- [Description of the task]: Could you copy every line of the entries below word for word, leaving the pictures out?

- [Records for the task]:
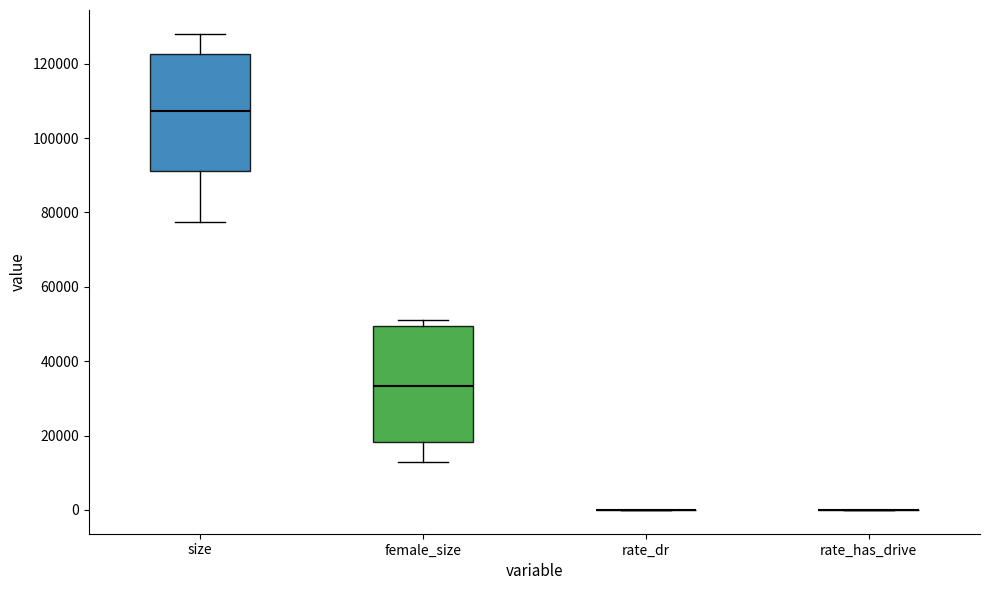

Reading left to right, transcribe this box plot: for each box, give where its median line is, the range the box spans, and where its two whiskers end, as read against the y-axis. The values are not printed on the chart, so give them approximately, as read against the axis.

size: median 108000, box 92000 to 122000, whiskers 78000 to 128000
female_size: median 34000, box 18000 to 50000, whiskers 12000 to 52000
rate_dr: box collapsed to a line at 0, whiskers 0 to 0
rate_has_drive: box collapsed to a line at 0, whiskers 0 to 0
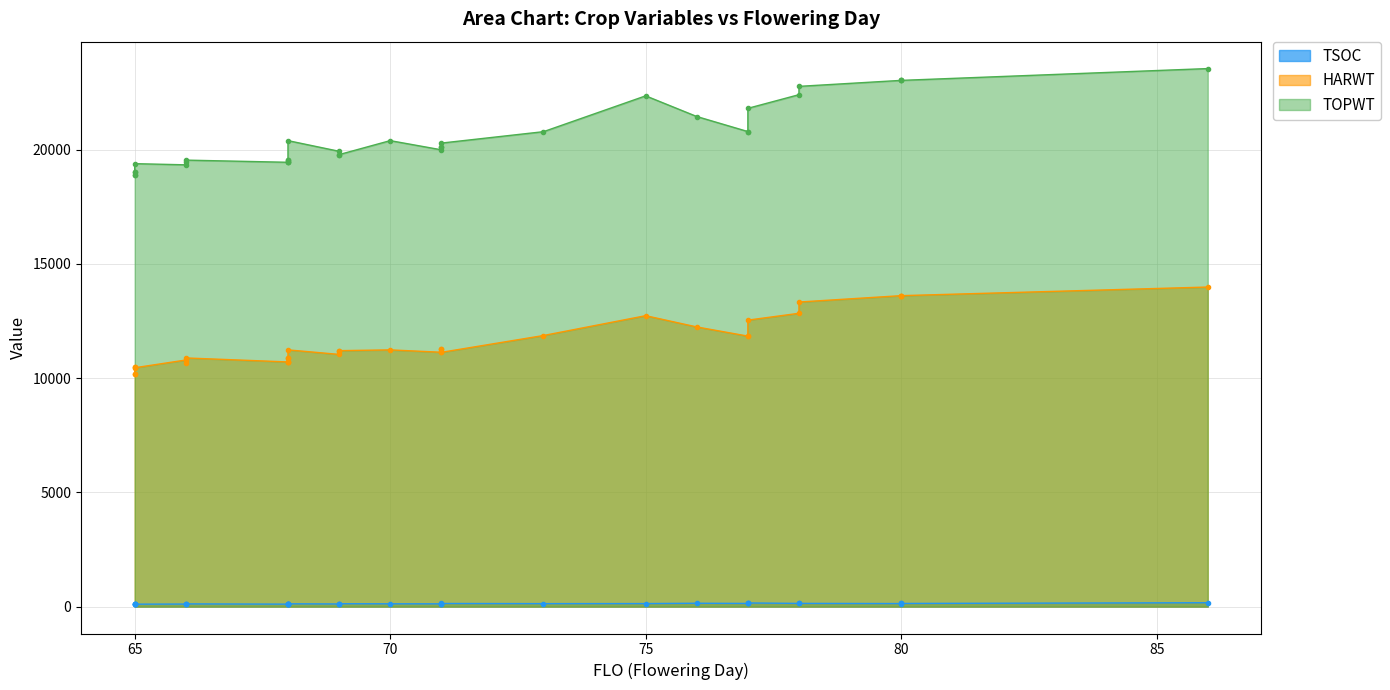

True or false: TSOC has more than 1 points higher than both neighbors.

True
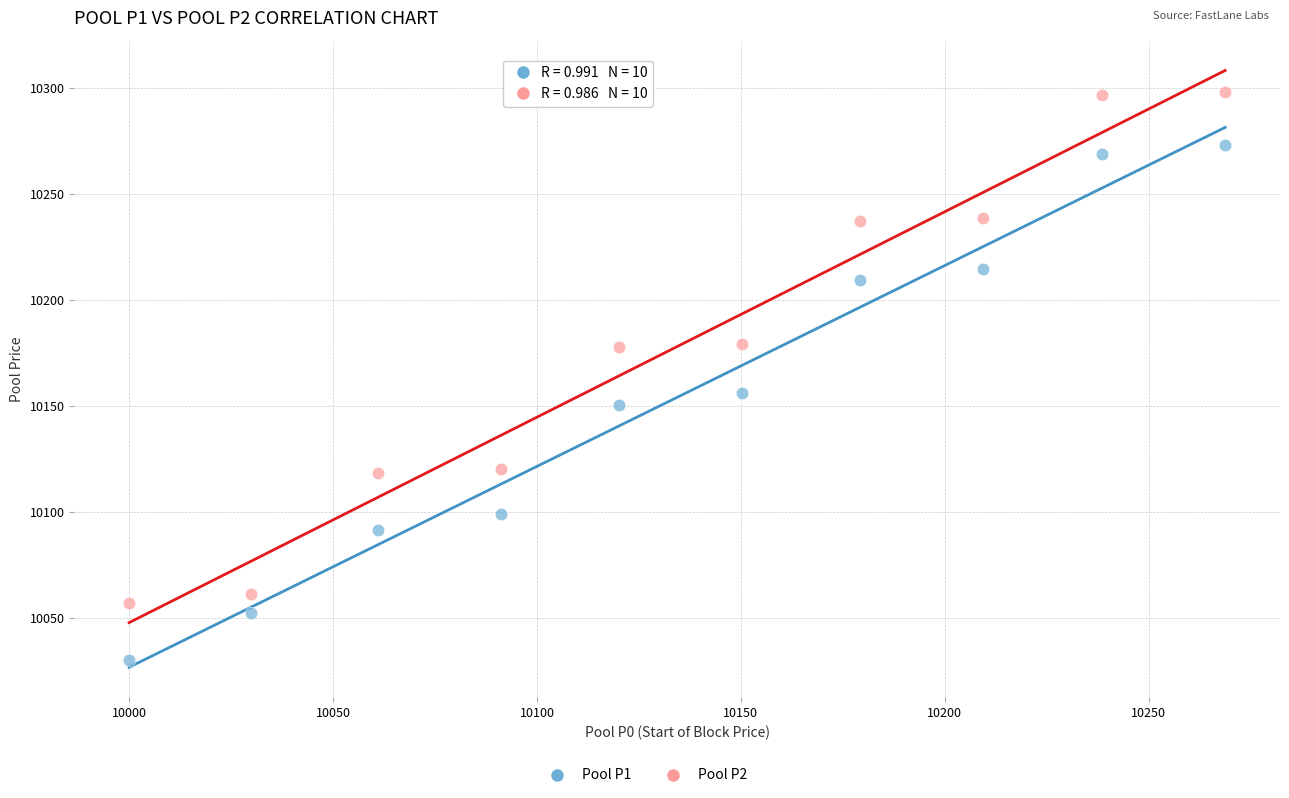

Across all data points, what is the range of Y values (max minus min)?

268.0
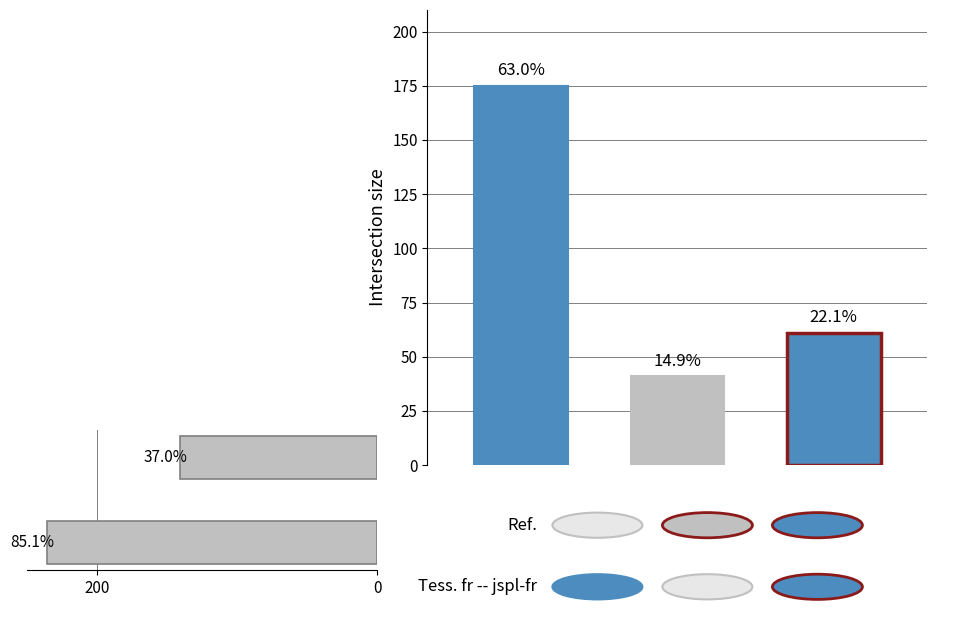

What is the difference between the values at 0 and 200?

95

- [Solved problem]:
Reading left to right, transcribe this box plot: for each box, give where its median line is, the range the box spans, and where its two whiskers end, as read against the y-axis. The values are not printed on the chart, so give them approximately, as read against the axis.

size: median 108000, box 92000 to 122000, whiskers 78000 to 128000
female_size: median 34000, box 18000 to 50000, whiskers 12000 to 52000
rate_dr: box collapsed to a line at 0, whiskers 0 to 0
rate_has_drive: box collapsed to a line at 0, whiskers 0 to 0

True or false: TSOC has more than 1 points higher than both neighbors.

True

Across all data points, what is the range of Y values (max minus min)?

268.0

What is the difference between the values at 0 and 200?

95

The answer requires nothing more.